======== Provided passage
Last fall, representatives from Wespath held three informational group meetings in GNJ for prospective clients. A broad representation of churches attended the gatherings at Haddonfield UMC, Chatham UMC and at the Mission and Resource Center to hear more about Wespath, The United Methodist Stewardship Foundation of GNJ’s investment management company.
One of the perspective clients was The First UMC in Freehold. The church’s Endowment Committee Chairman Ray Ritchie noted that the Book of Discipline encourages churches to give consideration to placement of their endowment funds with their conference foundation, if such a framework exists.
“In our case, GNJ did not have an acceptable investment opportunity when we established our endowment fund a number of years ago,” said Ritchie. “But now that our conference does have such a fund, we felt we should give it serious consideration.”
That review led the church to move its endowment to the Stewardship Foundation.
“The GNJ Stewardship Foundation offered us an opportunity for lowering our management fees from about 1.45% per annum to 1% per annum,” Ritchie said. “Since The Stewardship Foundation uses Wespath to manage most of its funds, we felt we would benefit from an investment diversity and security standpoint, as Wespath manages about $21 billion in assets and uses dozens of independent fund management firms as contractors in handling portions of its portfolio.”
================
======== Provided material
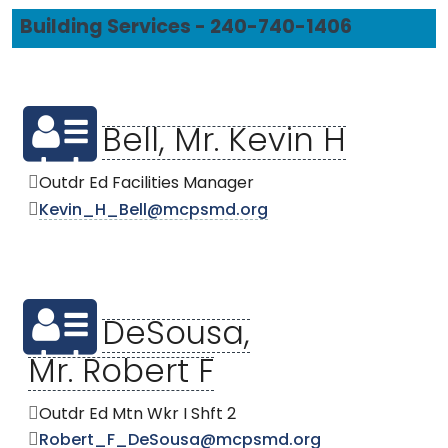
Building Services - 240-740-1406
Bell, Mr. Kevin H
Outdr Ed Facilities Manager
Kevin_H_Bell@mcpsmd.org
DeSousa,
Mr. Robert F
Outdr Ed Mtn Wkr I Shft 2
Robert_F_DeSousa@mcpsmd.org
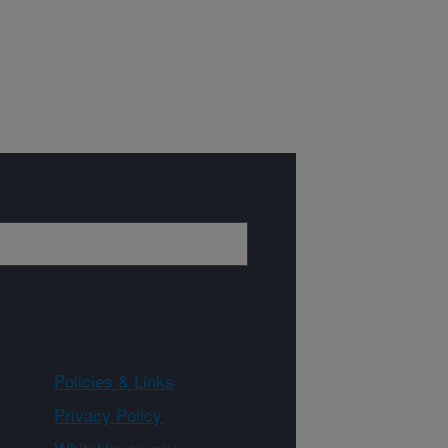
Policies & Links
Privacy Policy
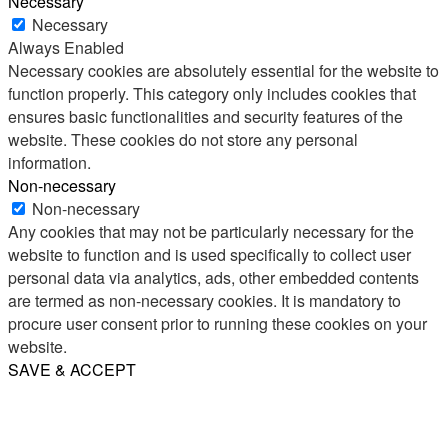
Necessary
Necessary
Always Enabled
Necessary cookies are absolutely essential for the website to
function properly. This category only includes cookies that
ensures basic functionalities and security features of the
website. These cookies do not store any personal
information.
Non-necessary
Non-necessary
Any cookies that may not be particularly necessary for the
website to function and is used specifically to collect user
personal data via analytics, ads, other embedded contents
are termed as non-necessary cookies. It is mandatory to
procure user consent prior to running these cookies on your
website.
SAVE & ACCEPT
Share
Email
WhatsApp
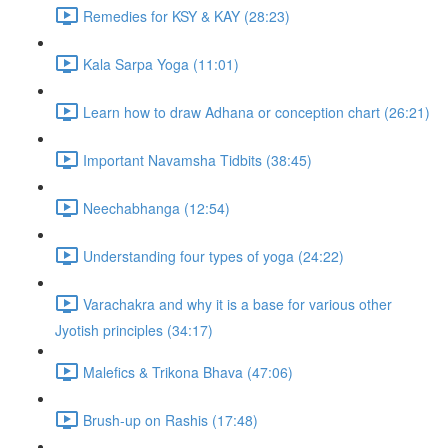
Remedies for KSY & KAY (28:23)
Kala Sarpa Yoga (11:01)
Learn how to draw Adhana or conception chart (26:21)
Important Navamsha Tidbits (38:45)
Neechabhanga (12:54)
Understanding four types of yoga (24:22)
Varachakra and why it is a base for various other
Jyotish principles (34:17)
Malefics & Trikona Bhava (47:06)
Brush-up on Rashis (17:48)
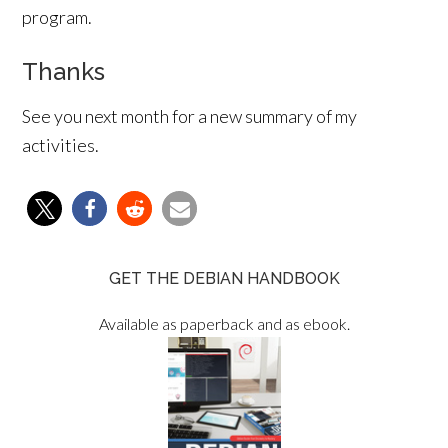
program.
Thanks
See you next month for a new summary of my
activities.
GET THE DEBIAN HANDBOOK
Available as paperback and as ebook.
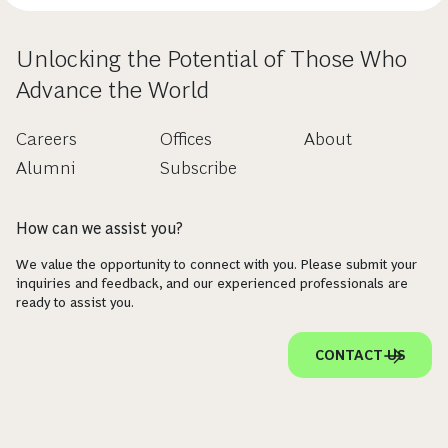
Unlocking the Potential of Those Who
Advance the World
Careers
Offices
About
Alumni
Subscribe
How can we assist you?
We value the opportunity to connect with you. Please submit your
inquiries and feedback, and our experienced professionals are
ready to assist you.
CONTACT US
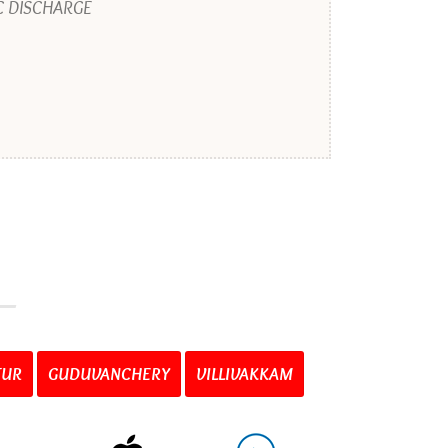
C DISCHARGE
TUR
GUDUVANCHERY
VILLIVAKKAM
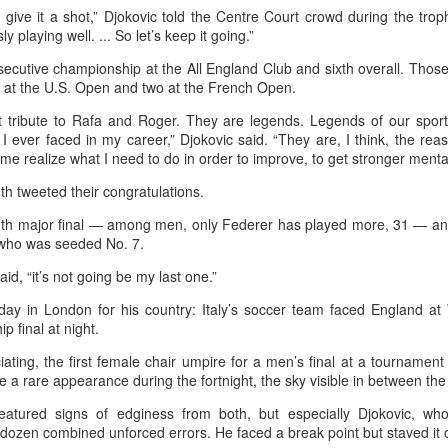
ly give it a shot,” Djokovic told the Centre Court crowd during the trop
in Beijing
Games
 playing well. ... So let’s keep it going.”
(China Daily) The Chinese
(China Daily) Hong Kong will send
Olympic Committee (COC) and
four windsurfers — two veterans
ecutive championship at the All England Club and sixth overall. Those
Chinese sportswear brand Li-Ning
and two first-timers — to compete
e at the U.S. Open and two at the French Open.
jointly unveiled Team China’s 20th
in the forthcoming Aichi-Nagoya
t tribute to Rafa and Roger. They are legends. Legends of our spor
Asian Games podium outfits at
2026 Asian Games, as the quartet
 I ever faced in my career,” Djokovic said. “They are, I think, the re
the National Olympic Sports
hopes to bag medals at the
Eala rallies to capture maiden WTA title
UG
e realize what I need to do in order to improve, to get stronger mentally,
Center in Beijingon Aug 3.
iQFOiL-class event, the squad
5
Alexandra Eala's breakthrough week at the DC Open lasted one
said on Monday.
day longer than expected. By the time it ended, the Filipino
h tweeted their congratulations.
Officials from the COC and China
pression written across the Nike T-shirt she had worn earlier that
Media Group, along with LiNing,
The squad members told reporters
th major final — among men, only Federer has played more, 31 — and th
eek had become a reality.
the eponymous founder and
that they have been actively
y who was seeded No. 7.
chairman of the sportswear brand,
adjusting their training plans to
nce it grows, it cannot be stopped."
attended the unveiling of the new
improve their performances.
said, “it’s not going be my last one.”
outfits alongside athletes from
ter the women's final stretched across two days because of heavy
 day in London for his country: Italy’s soccer team faced England a
China’s national shooting, diving,
The Asian Games will be Sept 19
in, Eala rallied past Jessica Pegula 4-6, 6-4, 6-0 Monday to capture
 final at night.
table tennis, fencing and water
through Oct 4, while the
r first career WTA Tour title.
polo squads.
windsurfing event will be from
ciating, the first female chair umpire for a men’s final at a tournamen
Sept 23 through Oct 3.
Global youth ace cultural exchange at Shanghai
UG
a rare appearance during the fortnight, the sky visible in between the
5
tennis invitational
tured signs of edginess from both, but especially Djokovic, whos
hina Daily) The 2026 International University Tennis Friendship
f-dozen combined unforced errors. He faced a break point but staved it 
vitational & Cultural Exchange Week concluded at the Xianxia Tennis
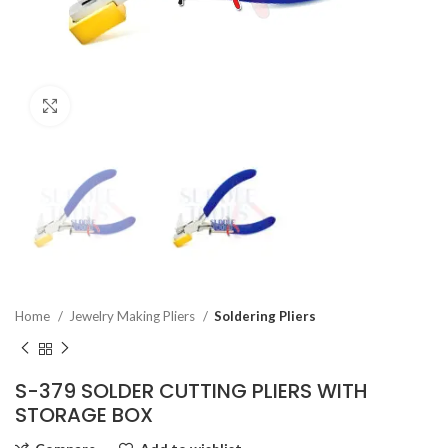
Click to enlarge
Home
Jewelry Making Pliers
Soldering Pliers
S-379 SOLDER CUTTING PLIERS WITH
STORAGE BOX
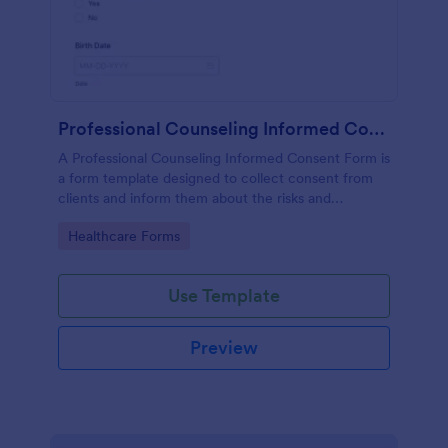
Professional Counseling Informed Consent Form
A Professional Counseling Informed Consent Form is
a form template designed to collect consent from
clients and inform them about the risks and
limitations involved in professional counseling
Go to Category:
Healthcare Forms
services
Use Template
Preview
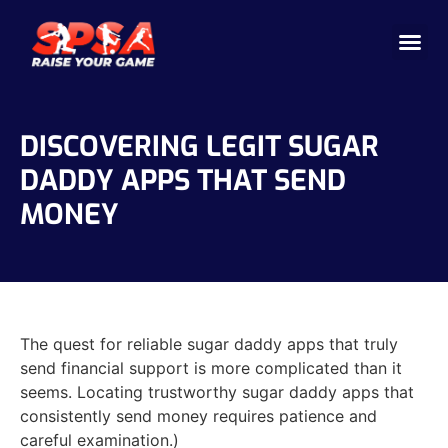
Cricket 
Badminton
Facility 
DISCOVERING LEGIT SUGAR
DADDY APPS THAT SEND
MONEY
The quest for reliable sugar daddy apps that truly
send financial support is more complicated than it
seems. Locating trustworthy sugar daddy apps that
consistently send money requires patience and
careful examination.)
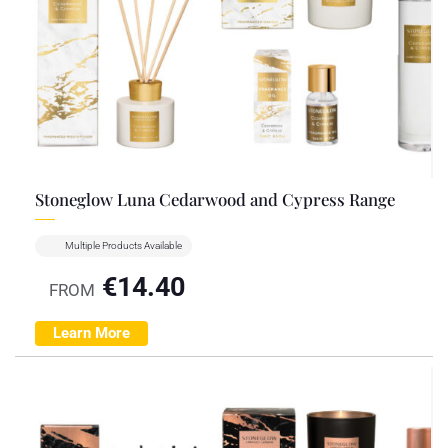
Stoneglow Luna Cedarwood and Cypress Range
Multiple Products Available
€
14.40
FROM
Learn More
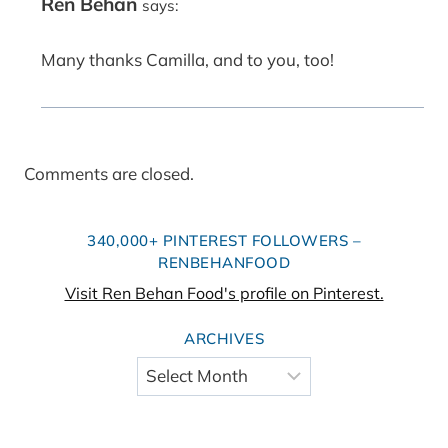
Ren Behan
says:
Many thanks Camilla, and to you, too!
Comments are closed.
340,000+ PINTEREST FOLLOWERS –
RENBEHANFOOD
Visit Ren Behan Food's profile on Pinterest.
ARCHIVES
Archives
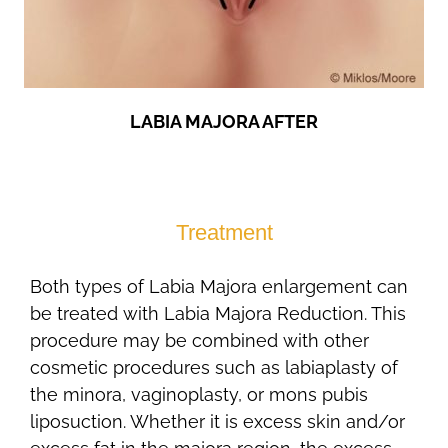
LABIA MAJORA AFTER
Treatment
Both types of Labia Majora enlargement can
be treated with Labia Majora Reduction. This
procedure may be combined with other
cosmetic procedures such as labiaplasty of
the minora, vaginoplasty, or mons pubis
liposuction. Whether it is excess skin and/or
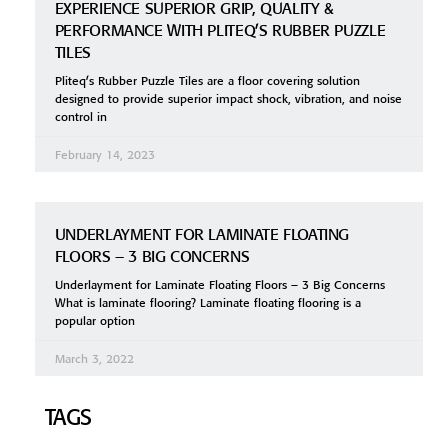
EXPERIENCE SUPERIOR GRIP, QUALITY &
PERFORMANCE WITH PLITEQ’S RUBBER PUZZLE
TILES
Pliteq’s Rubber Puzzle Tiles are a floor covering solution
designed to provide superior impact shock, vibration, and noise
control in
February 14, 2023
UNDERLAYMENT FOR LAMINATE FLOATING
FLOORS – 3 BIG CONCERNS
Underlayment for Laminate Floating Floors – 3 Big Concerns
What is laminate flooring? Laminate floating flooring is a
popular option
March 3, 2022
TAGS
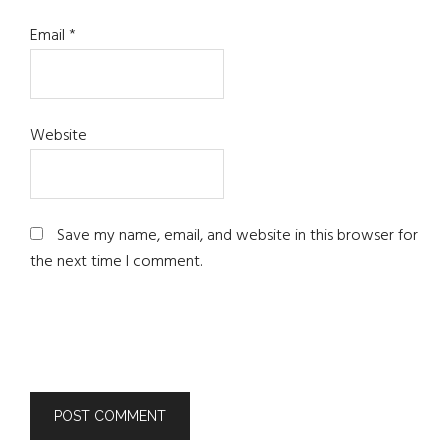
Email
*
Website
Save my name, email, and website in this browser for
the next time I comment.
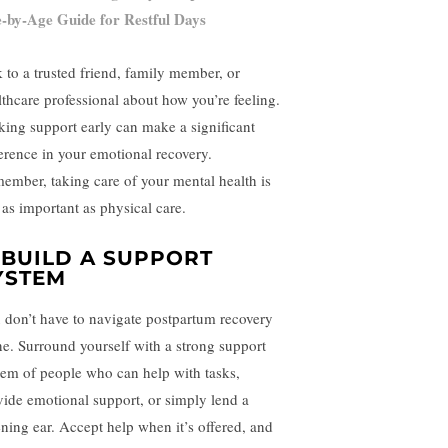
-by-Age Guide for Restful Days
k to a trusted friend, family member, or
lthcare professional about how you’re feeling.
king support early can make a significant
ference in your emotional recovery.
ember, taking care of your mental health is
 as important as physical care.
. BUILD A SUPPORT
YSTEM
 don’t have to navigate postpartum recovery
ne. Surround yourself with a strong support
tem of people who can help with tasks,
vide emotional support, or simply lend a
tening ear. Accept help when it’s offered, and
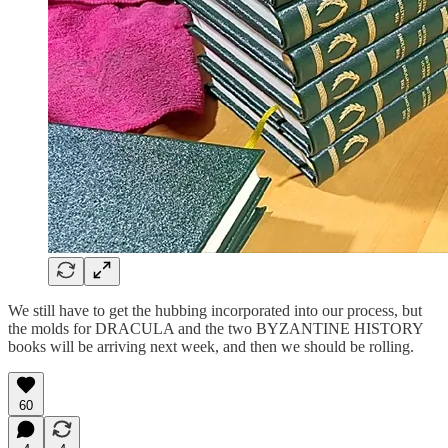
We still have to get the hubbing incorporated into our process, but
the molds for DRACULA and the two BYZANTINE HISTORY
books will be arriving next week, and then we should be rolling.
60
================
Requirement 1 =>
According to the endowment article, what annual management fee rate does the Stewardship Foundation offer the Freehold church?
Requirement 2 =>
Reproduce the portion of the endowment article running from "Last fall, representatives" up to and including "investment management company.".
The records have no connection to the endowment article.

Answer area 1 =>
1% per annum.

Answer area 2 =>
Last fall, representatives from Wespath held three informational group meetings in GNJ for prospective clients. A broad representation of churches attended the gatherings at Haddonfield UMC, Chatham UMC and at the Mission and Resource Center to hear more about Wespath, The United Methodist Stewardship Foundation of GNJ’s investment management company.